Lindy founder Flo Crivello announced on June 26 that the AI-agent platform has cut over 100% of its production traffic from Anthropic's Claude models to DeepSeek v4, hosted in the United States through inference provider Atlas Cloud. Crivello told CNBC the move saves Lindy 'millions of dollars' and called the prior trajectory of inference spend 'unsustainable' — AI bills had grown to exceed personnel costs at the 25-person startup. DeepSeek v4-Pro currently prices output tokens at about $3.48 per million; the company's Artificial Analysis Intelligence Index benchmark cost is roughly $1,071, versus $4,811 for Claude Opus 4.7.

Crivello's second claim matters as much as the cost figure: Lindy is seeing higher performance on many core agent workflows after the switch, not a regression. The migration was not instant — Crivello said it took six to nine months of evaluation, gradual rollout, and significant prompt re-engineering. That detail is the hidden tax of any model swap and the reason cheap weights do not, on their own, peel a customer off a frontier vendor. Lindy paid the migration cost because the post-switch math justified it.

The story is being read as the sharpest concrete signal yet of an inflection in the inference market. CNBC framed the broader move as 'from tokenmaxxing to efficiency' — buyers who in 2025 reached for whatever model was best are now optimizing dollars-per-task. Atlas Cloud hosting DeepSeek v4 on American soil also matters: it removes the national-security objection that has dogged direct China-API integrations and gives U.S. operators a cleaner path to use the cheapest competent weights available. Crivello said he would consider returning to Claude if prices come down, which is exactly the leverage the open-weight tier now has over the closed frontier.

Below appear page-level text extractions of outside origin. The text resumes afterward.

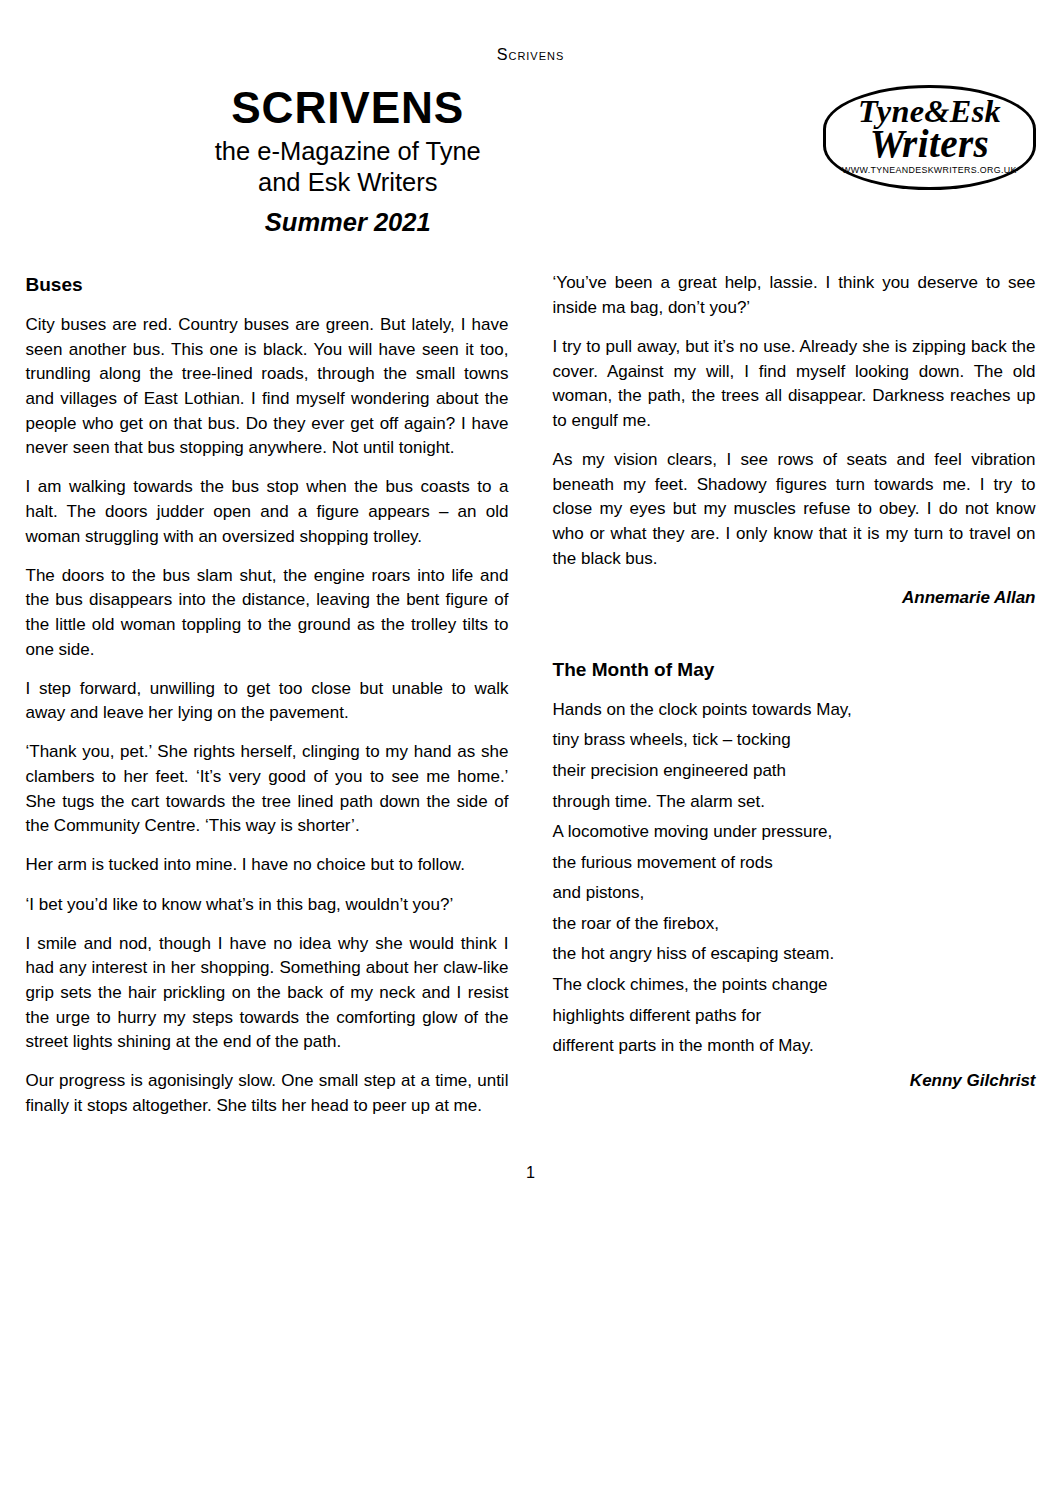Scrivens
SCRIVENS
the e-Magazine of Tyne
and Esk Writers
Summer 2021
Tyne&Esk Writers WWW.TYNEANDESKWRITERS.ORG.UK
Buses
City buses are red. Country buses are green. But lately, I have seen another bus. This one is black. You will have seen it too, trundling along the tree-lined roads, through the small towns and villages of East Lothian. I find myself wondering about the people who get on that bus. Do they ever get off again? I have never seen that bus stopping anywhere. Not until tonight.
I am walking towards the bus stop when the bus coasts to a halt. The doors judder open and a figure appears – an old woman struggling with an oversized shopping trolley.
The doors to the bus slam shut, the engine roars into life and the bus disappears into the distance, leaving the bent figure of the little old woman toppling to the ground as the trolley tilts to one side.
I step forward, unwilling to get too close but unable to walk away and leave her lying on the pavement.
‘Thank you, pet.’ She rights herself, clinging to my hand as she clambers to her feet. ‘It’s very good of you to see me home.’ She tugs the cart towards the tree lined path down the side of the Community Centre. ‘This way is shorter’.
Her arm is tucked into mine. I have no choice but to follow.
‘I bet you’d like to know what’s in this bag, wouldn’t you?’
I smile and nod, though I have no idea why she would think I had any interest in her shopping. Something about her claw-like grip sets the hair prickling on the back of my neck and I resist the urge to hurry my steps towards the comforting glow of the street lights shining at the end of the path.
Our progress is agonisingly slow. One small step at a time, until finally it stops altogether. She tilts her head to peer up at me.
‘You’ve been a great help, lassie. I think you deserve to see inside ma bag, don’t you?’
I try to pull away, but it’s no use. Already she is zipping back the cover. Against my will, I find myself looking down. The old woman, the path, the trees all disappear. Darkness reaches up to engulf me.
As my vision clears, I see rows of seats and feel vibration beneath my feet. Shadowy figures turn towards me. I try to close my eyes but my muscles refuse to obey. I do not know who or what they are. I only know that it is my turn to travel on the black bus.
Annemarie Allan
The Month of May
Hands on the clock points towards May,
tiny brass wheels, tick – tocking
their precision engineered path
through time. The alarm set.
A locomotive moving under pressure,
the furious movement of rods
and pistons,
the roar of the firebox,
the hot angry hiss of escaping steam.
The clock chimes, the points change
highlights different paths for
different parts in the month of May.
Kenny Gilchrist
1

A takeaway for learners: model selection is becoming an exercise in unit economics, not just leaderboards. If you are building anything with API calls in the critical path — agents, RAG pipelines, batch summarization — start tracking dollars-per-successful-task today, not just latency and quality. The teams that can swap providers without breaking their app will have meaningful pricing power. The teams that cannot will pay frontier rates whether or not they need them.